Spintronik mit Perowskiten

Für die Entwicklung effizienter und günstiger Solarzellen bietet die Materialklasse der Perowskite vielversprechende Kandidaten. Erste Prototypen aus diesem kristallinen Werkstoff haben bereits Wirkungsgrade von mehr als zwanzig Prozent erzielt. Nun fanden Wissenschaftler ein weiteres Anwendungsfeld: Perowskite könnten zu extrem kompakten und leistungsfähigen Schaltkreisen führen, die auf dem kontrollierten und schnellen Schalten einzelner Elektronenspins basieren. In der Fachzeitschrift „Nature Physics“ berichten die Forscher nun von einer unerwartet langen Stabilität solcher Spinzustände – eine Grundvoraussetzung für die Spintronik.

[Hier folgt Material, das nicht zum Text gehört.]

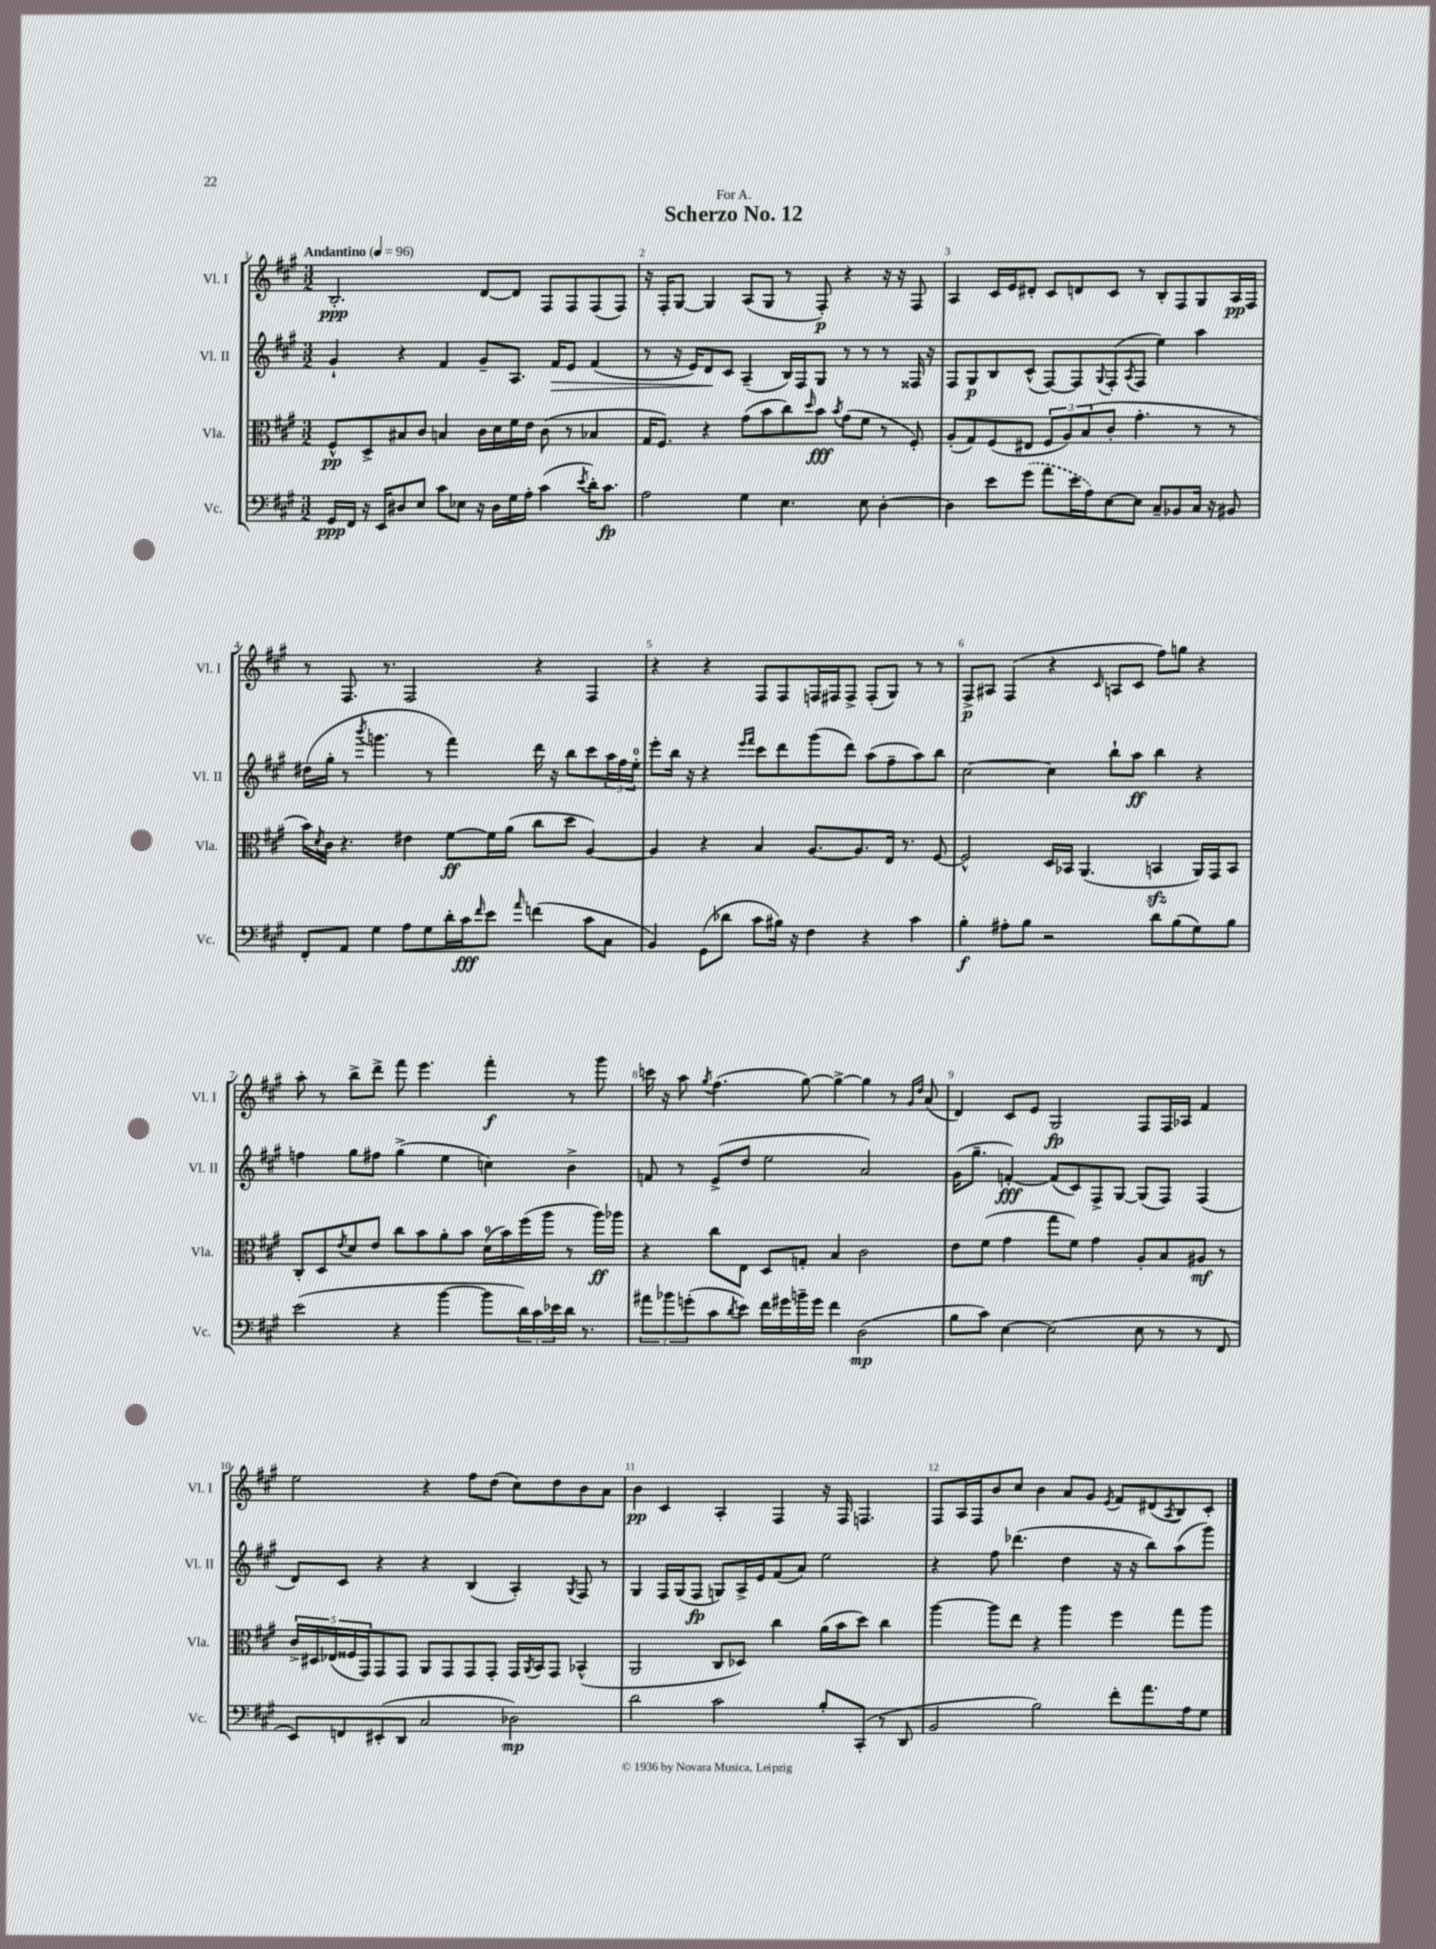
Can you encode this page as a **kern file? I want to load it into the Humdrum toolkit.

**kern	**kern	**kern	**kern
*staff4	*staff3	*staff2	*staff1
*clefF4	*clefC3	*clefG2	*clefG2
*k[f#c#g#]	*k[f#c#g#]	*k[f#c#g#]	*k[f#c#g#]
*M3/2	*M3/2	*M3/2	*M3/2
*MM96	*MM96	*MM96	*MM96
16GG#	8F#^^	4g#`	2.B'
16FF#	.	.	.
16r	8D^	.	.
16EE	.	.	.
8D#	8B#	4r	.
8E	8c#	.	.
8c#	4B	4f#	.
8E-	.	.	.
16r	16c#	8g#~	[8d
16D#	16d	.	.
16G#	16f#	8.A	8d]
16A'	16e	.	.
(4c#	(8c#	.	8F#
.	.	16f#	.
.	8r	8e	8F#
8qe	.	.	.
16d')	4B-	(4f#	(8F#
8.c#	.	.	.
.	.	.	8F#)
=	=	=	=
2A	16G#	8r	16r
.	8.F#)	.	16F#'
.	.	16r	[8G#
.	.	16e)	.
.	4r	8d	4G#]
.	.	8c#	.
4G#	(8g#	(4A~	(8A
.	8b	.	8G#
4.E	8cc#)	16B)	8r
.	.	16F#	.
.	16qqdd	.	.
.	8b	8G#	8F#')
.	8qb	.	.
.	(8g#	8r	4r
8E	8f#	8r	.
[4D'	8r	8r	16r
.	.	.	16r
.	8F#')	16F##	8F#
.	.	16r	.
=	=	=	=
4D]	(8A'	8F#	4A
.	8G#)	8G#	.
8e	(8F#	8B	16c#
.	.	.	16e
(8g#	8E#	(8c#^^	8d#'
8a	12F#	[8F#)	8c#
.	12A)	.	.
16e	.	8F#]	8d
.	(12B	.	.
16A)	.	.	.
.	.	8qqG#	.
[8E	8c#'	(8F#'	8c#
.	.	8qA	.
8E]	4.g#'	8F#	8r
8C#~	.	4ee)	8B'
8BB-	.	.	8F#
16C#	8r	4aa	8G#
16r	.	.	.
8BB#	8r	.	16A
.	.	.	16F#
=	=	=	=
8FF#'	16b)	(16dd#	8r
.	8qd	.	.
.	16c#	16gg#'	.
8AA	4.r	8r	8.F#
.	.	8qbbb	.
4G#	.	4.ggg	.
.	.	.	8.r
8A	4e#	.	2F#
8G#	.	8r	.
16d'	[8f#	4fff#)	.
16c#	.	.	.
16qqf#	.	.	.
8e	16f#]	.	.
.	(16a	.	.
16qqa	.	.	.
(4f	8cc#	16ddd	4r
.	.	16r	.
.	8dd	8bb	.
8c#	[4A)	8ccc#	4F#
8C#	.	24aa	.
.	.	24ff#	.
.	.	24ee'	.
=	=	=	=
4BB)	4A]	8eee'	4r
.	.	16bb	.
.	.	16r	.
(8GG#	4r	4r	4r
8d-	.	.	.
.	.	16qqeee	.
.	.	16qqfff#	.
8c#	4B	8ccc#	8F#
16B#)	.	8ddd	8F#
16r	.	.	.
4F#	[8.A	(8ggg#	16F
.	.	.	16F#
.	.	8ddd)	8F#^
.	8.A]	.	.
4r	.	(8aa	(8F#'
.	16E	8ff#~	8G#)
.	8.r	.	.
4c#	.	8aa)	8r
.	[8F#	8bb	8r
=	=	=	=
4B'	2F#^^]	[2cc#	8F#^
.	.	.	8A#
8A#'	.	.	(4F#
8B	.	.	.
2r	16D	4cc#]	4r
.	16BB-	.	.
.	(4.AA	.	.
.	.	.	16qqc#
.	.	8bb`	8A
.	.	8aa	8c#
8d	4BB	4bb	8ff#)
(8B	.	.	8gg
8G#)	16AA)	4r	4r
.	16GG#	.	.
8B	8BB	.	.
=	=	=	=
(2e	8C#'	4ff	8aa'
.	8D	.	8r
.	8qe	.	.
.	8d	8gg#	8bb^
.	8e	8ff#	8ddd^
4r	8cc#	(4gg#^	8fff#
.	8b	.	4.eee
[4b	8a'	4ee	.
.	8b	.	.
8b]	(16d	4cc)	4fff#'
.	16b)	.	.
24d)	(16ff#	.	.
24c#	.	.	.
.	16aa	.	.
24e-	.	.	.
16d	8r	4b^	8r
8.r	.	.	.
.	16aa)	.	8ggg#
.	16aa-	.	.
=	=	=	=
12a#	4r	8f	16ccc
.	.	.	16r
12b-	.	.	.
.	.	8r	8aa
(12g'	.	.	.
.	.	.	8qgg#
8c#	8cc#	(8e^	(4.ff#
8qd	.	.	.
8e)	8E	8dd	.
16f#	8D	2ee	.
16g#	.	.	.
16b~	8G'	.	[8gg#)
16g#	.	.	.
4f#	4B	.	4gg#^_
(2D	2c#	2a)	4gg#]
.	.	.	8r
.	.	.	16qqg#
.	.	.	16qqdd
.	.	.	(8a
=	=	=	=
8B	8e	(16g#	4d)
.	.	8.gg#~	.
8c#)	(8f#	.	.
[4E	4g#	[4f')	8c#
.	.	.	8e
(2E]	8gg#	(8f]	2G#
.	8f#)	8c#)	.
.	4g#	8F#^	.
.	.	[8G#	.
8E	8A'	(8G#]	8F#
8r	8B	8F#)	16F#
.	.	.	16A-
8r	8A#	(4F#	4f#
8FF#	8r	.	.
=	=	=	=
8EE)	20c#^	8d)	2ee
.	20D#	.	.
.	(20E-	.	.
8FF	.	8c#	.
.	20F##	.	.
.	20GG#)	.	.
(8EE#'	8GG#	4r	.
8DD	8GG#	.	.
2C#	8AA	4r	4r
.	8GG#	.	.
.	8GG#	(4B	8ff#
.	8GG#'	.	(8dd
2D-)	16GG#	4A')	8cc#)
.	8qAA	.	.
.	16BB	.	.
.	8GG#	.	8dd
.	.	8qG#	.
.	(4BB-^^	8F#	8b
.	.	8r	8a
=	=	=	=
2d	2AA	4G#	4b
.	.	16F#	4c#
.	.	(16G#	.
.	.	8F#	.
2c#	8C#	8G)	4A'
.	8D-)	16A^	.
.	.	16e	.
.	4cc#	(8f#	4F#
.	.	8a)	.
8B'	(16a	2ee	16r
.	16b	.	16F#
(8CC#'	8dd)	.	4.F
8r	4cc#	.	.
8DD	.	.	.
=	=	=	=
2BB	[4aa	4r	8F#
.	.	.	16A
.	.	.	16F#
.	8aa]	8ff#	8b
.	8ee	(4.ddd-	8cc#
2B)	4r	.	4b
.	4aa	4dd	8a
.	.	.	8g#
.	.	.	8qe
8f#'	4ff#	16r	8f#
.	.	16r	.
8.a	.	8bb)	(8d#
.	.	.	8qA
.	8gg#	(8aa	8B)
16A	.	.	.
8G#	8aa	8ggg#)	8c#'
==	==	==	==
*-	*-	*-	*-
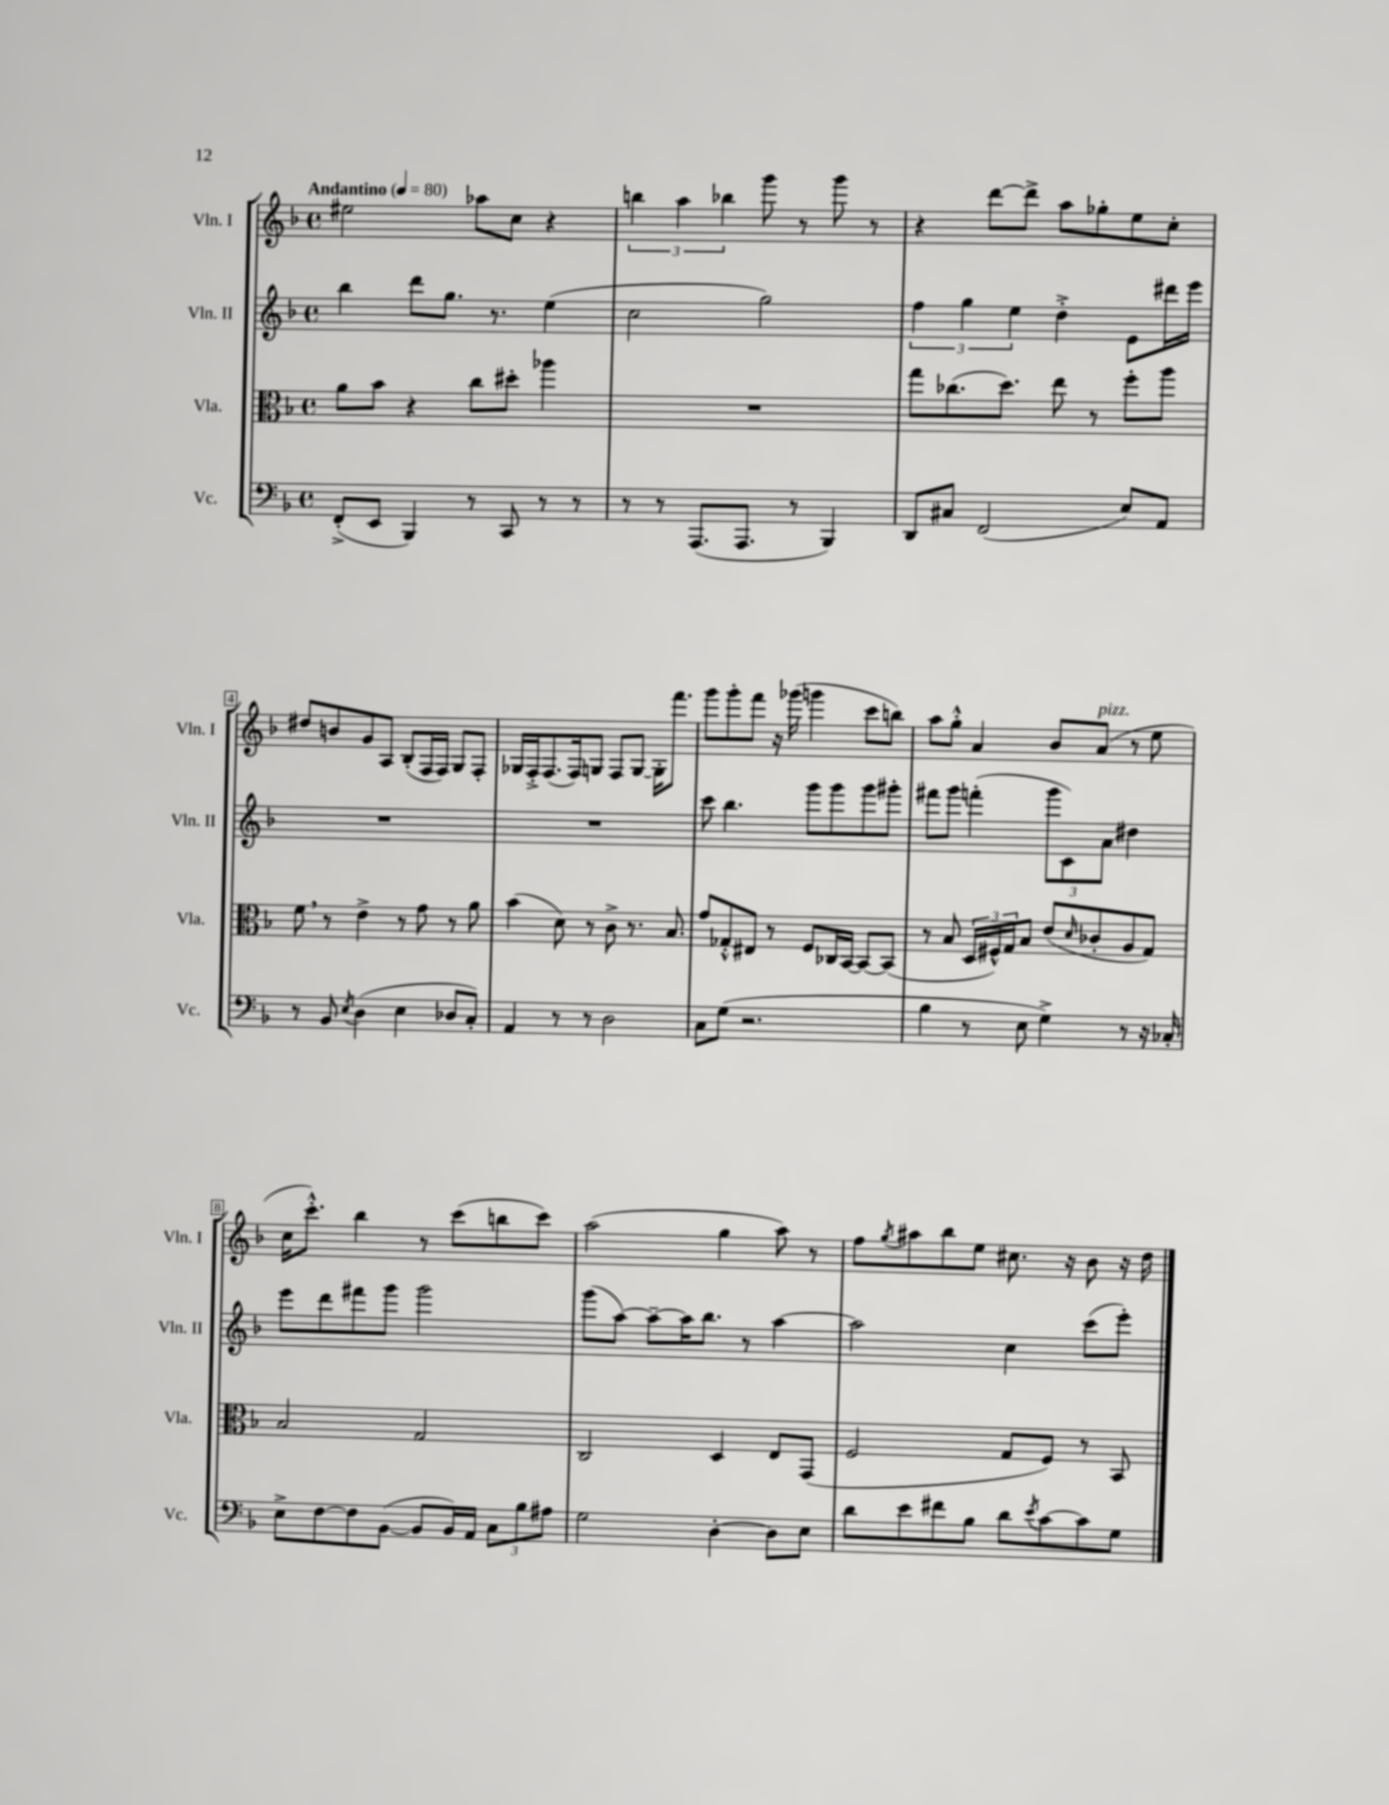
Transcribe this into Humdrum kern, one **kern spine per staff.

**kern	**kern	**kern	**kern
*part4	*part3	*part2	*part1
*staff4	*staff3	*staff2	*staff1
*I"Vc.	*I"Vla.	*I"Vln. II	*I"Vln. I
*I'Vc.	*I'Vla.	*I'Vln. II	*I'Vln. I
*clefF4	*clefC3	*clefG2	*clefG2
*k[b-]	*k[b-]	*k[b-]	*k[b-]
*M4/4	*M4/4	*M4/4	*M4/4
*met(c)	*met(c)	*met(c)	*met(c)
*MM80	*MM80	*MM80	*MM80
=1	=1	=1	=1
!	!	!	!LO:TX:a:B:t=Andantino
(8FF'^/L	8a\L	4bb-\	2ee#X\
8EE/J	8b-\J	.	.
4BBB-/)	4r	8ddd\L	.
.	.	8.gg\J	.
8r	8cc\L	.	8aa-X\L
.	.	8.r	.
8CC/	8dd#X'\J	.	8cc\J
8r	4aa-X\	(4ee\	4r
8r	.	.	.
=2	=2	=2	=2
8r	1r	2cc\	6bbn\
8r	.	.	.
.	.	.	6aa\
(8.AAA/L	.	.	.
.	.	.	6bb-X\
8.AAA/J	.	.	.
.	.	2gg\)	8ggg\
8r	.	.	8r
4BBB-/)	.	.	8ggg\
.	.	.	8r
=3	=3	=3	=3
8DD/L	8gg\L	6ff\	4r
8C#X/J	(8.cc-X\	.	.
.	.	6gg\	.
(2FF/	.	.	[8ddd\L
.	8.dd\J)	.	.
.	.	6ee\	.
.	.	.	8ddd^\J]
.	8ee\	4dd'^\	8aa\L
.	8r	.	8gg-X'\
8E/L)	8ff'\L	8e\L	8ee\
8AA/J	8aa\J	16ddd#X\L	8cc'\J
.	.	16eee\JJ	.
!!LO:LB:g=z
=4	=4	=4	=4
8r	8f,\	1r	8dd#X/L
8BB-/	8r	.	8bn/
8qE/	.	.	.
(4D\	4e^\	.	8g/
.	.	.	8A/J
4E\	8r	.	(8B-'/L
.	8g\	.	16F/L
.	.	.	16F/JJ)
8D-X/L	8r	.	8G/L
8C'/J)	8a\	.	8F'/J
=5	=5	=5	=5
4AA/	(4b-\	1r	16G-X/LL
.	.	.	16F'^/J
.	.	.	(8.F/
8r	8d\)	.	.
.	.	.	16F/k)
8r	8r	.	8Gn/J
2D\	8c^\	.	8F/L
.	8.r	.	[8G/J
.	.	.	16G'\KL]
.	8.B-/	.	8.fff\J
=6	=6	=6	=6
8C\L	8g/L	8ccc\	8ggg\L
(8G\J	8G-X'^^/	4.bb-\	8ggg'\
2.r	8E#X/J	.	8fff\J
.	8r	.	16r
.	.	.	(16ggg-X\
.	8F/L	8ggg\L	4gggn\
.	16C-X/L	8ggg\	.
.	[16BB-/JJ	.	.
.	8BB-/L_	8ggg\	8ccc\L
.	(8BB-/J]	8ggg#X'\J	8bbn\J)
=7	=7	=7	=7
4B-\	8r	8fff#X\L	8aa\L
.	8B-/	8ggg\J	8gg'^^\J
8r	24D/LL	(4fffn'\	4a/
.	24F#X^^/)	.	.
.	24G/J	.	.
8E\	8B-/J	.	.
4G^\)	(8e/L	12ggg\L	8b-/L
.	.	12c\)	.
.	16qqd/	.	.
!	!	!	!LO:TX:a:i:t=pizz.
.	8c-X'/	.	(8a/J
.	.	12a\J	.
8r	8A/	4dd#X\	8r
16r	8G/J)	.	8ee\
16C-X'/	.	.	.
!!LO:LB:g=z
=8	=8	=8	=8
8E^\L	2B-/	8eee\L	16cc\KL
.	.	.	8.ccc'^^\J)
[8F\	.	8ddd\	.
8F\]	.	8fff#X\	4bb-\
([8BB-\J	.	8ggg\J	.
8BB-/L]	2G/	2ggg\	8r
16BB-/L)	.	.	(8ccc\L
16AA/JJ	.	.	.
12C\L	.	.	8bbn\
12B-\	.	.	.
.	.	.	8ccc\J)
12A#X\J	.	.	.
=9	=9	=9	=9
2G\	2C/	(8ggg\L	(2aa\
.	.	[8aa\J)	.
.	.	8aa~\L_	.
.	.	16aa\K]	.
.	.	8.bb-\J	.
[4D'\	4D/	.	4gg\
.	.	8r	.
8D\L]	8E/L	[4aa\	8aa\)
8E\J	(8GG/J	.	8r
=10	=10	=10	=10
8d\L	2F/	2aa\]	8ff\L
.	.	.	8qgg/
8e\	.	.	8aa#X\
8f#X\	.	.	8bb-\
8B-\J	.	.	8ee\J
8d\L	8G/L	4cc\	8.cc#X\
8qe/	.	.	.
[8c\	8F/J)	.	.
.	.	.	16r
8c\]	8r	(8ccc\L	8b-\
8G\J	8BB-/	8eee'\J)	16r
.	.	.	16dd\
==	==	==	==
*-	*-	*-	*-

Grafik Darstellung des Versuchsaufbaus: Kugel zwischen einem magnetischen Nord- und Südpol, in die zwei Pfeile hineinströmen und einer wieder heraustritt.
Spintronik mit Perowskit

Herkömmliche Elektronik basiert auf der elektrischen Ladung von Elektronen. Diese Teilchen besitzen aber noch eine bisher ungenutzte, quantenmechanische Eigenschaft, nämlich den Spin. Durch die gezielte Manipulation von Elektronenspins – die grundsätzlich nur zwei verschiedene Zustände annehmen können – ließe sich eine ganz neue Art von Elektronik realisieren, die Spintronik. „Es ist eine große Herausforderung, ein Material zu finden, in dem sich die Spins manipulieren lassen und gleichzeitig eine lange Lebensdauer haben“, sagt Sarah Li von der University of Utah. Beide Eigenschaften ließen sich in ersten Versuchen mit Materialien wie Platin, Silizium oder Graphen noch nicht vereinen. Doch Perowskit zeigte nun genau dieses Verhalten. Dazu deponierten Li und ihre Kollegen über ein nasschemisches Verfahren eine hauchdünne, kristalline Perowskitschicht auf einer Unterlage aus Glas.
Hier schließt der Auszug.